Key Innovation: Prediction that vegetation greening will decrease annual runoff (3 to 31 billion m3) at Bahadurabad, with water yield decline in upper and middle reaches, highlighting the importance of accurately predicting vegetation spatial distribution and temporal dynamics in hydrological modeling for water resource management.

295. Non-uniform suspended sediment transport in turbulent open channel flows under non-equilibrium conditions

Source: Journal of Hydrology Type: Concepts & Mechanisms Geohazard Type: Erosion Relevance: 4/10

Core Problem: Investigating steady-state non-equilibrium transport for non-uniform sediment particles in turbulent open-channel flows, specifically how boundary conditions govern vertical concentration distribution and longitudinal development.

Key Innovation: An analytical framework that systematically evaluates generalized and specialized bottom boundary conditions, showing how discrepancies between deposition and entrainment rates induce flux-equilibrium states, and how particle settling velocity and non-uniformity influence vertical sediment distribution, advancing predictive modeling for riverine management.

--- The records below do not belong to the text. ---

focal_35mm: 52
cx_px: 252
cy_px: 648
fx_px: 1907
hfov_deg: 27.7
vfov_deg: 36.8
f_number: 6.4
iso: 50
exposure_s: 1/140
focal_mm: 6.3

296. Quantifying&nbsp;the&nbsp;uncertainty&nbsp;contribution&nbsp;in runoff projection and the time scale effects

Source: Journal of Hydrology Type: Hazard Modelling Geohazard Type: None Relevance: 4/10

Core Problem: Quantifying the uncertainty contributions of different factors (modeling chain, internal variability) to hydrological projections and exploring how these contributions respond to changes in the hydrological forecasting period.

Key Innovation: Using time-series analysis of variance, the study shows that for short-term forecasts (<20 years), internal variability dominates uncertainty (>50%), while for long-term forecasts (75 years), the modeling chain becomes the main source (80-87%), with specific contributions from GCMs and forecast models varying by basin.

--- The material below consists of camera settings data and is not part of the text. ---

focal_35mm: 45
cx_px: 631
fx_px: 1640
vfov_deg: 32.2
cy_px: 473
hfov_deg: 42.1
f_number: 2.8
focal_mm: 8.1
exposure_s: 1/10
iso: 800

297. Parameterization of complex geological models with PCA‑guided adversarial diffusion for ensemble data assimilation

Source: Journal of Hydrology Type: Concepts & Mechanisms Geohazard Type: None Relevance: 4/10

Core Problem: Data assimilation of complex geological models (e.g., channelized models) in subsurface flow is challenging due to non-Gaussian characteristics and high dimensionality, requiring effective parameterization to preserve plausible geological features while reducing complexity.

Key Innovation: Proposal of principal component analysis-guided adversarial diffusion (PCA-GAD), a single-step diffusion-based generative framework combining PCA with adversarial training, to parameterize complex geological models, which preserves key geological structures, reduces dimensionality, and dramatically shortens sampling time for faster ensemble-based data assimilation.

298. Climate warming-induced glacier mass loss driving peak runoff variability and cryosphere service value decline

Source: Journal of Hydrology Type: Hazard Modelling Geohazard Type: Glacier retreat Relevance: 4/10

Core Problem: Climate warming is accelerating glacier melting in High Mountain Asia, threatening water resource sustainability and leading to a decline in cryosphere service value.

Key Innovation: Employed an integrated ice-dynamic model to reconstruct glacier mass balance, assess long-term dynamics under climate scenarios, and quantify ecological value loss from glacier retreat, providing insights into glacier hydrological responses and informing water resource management.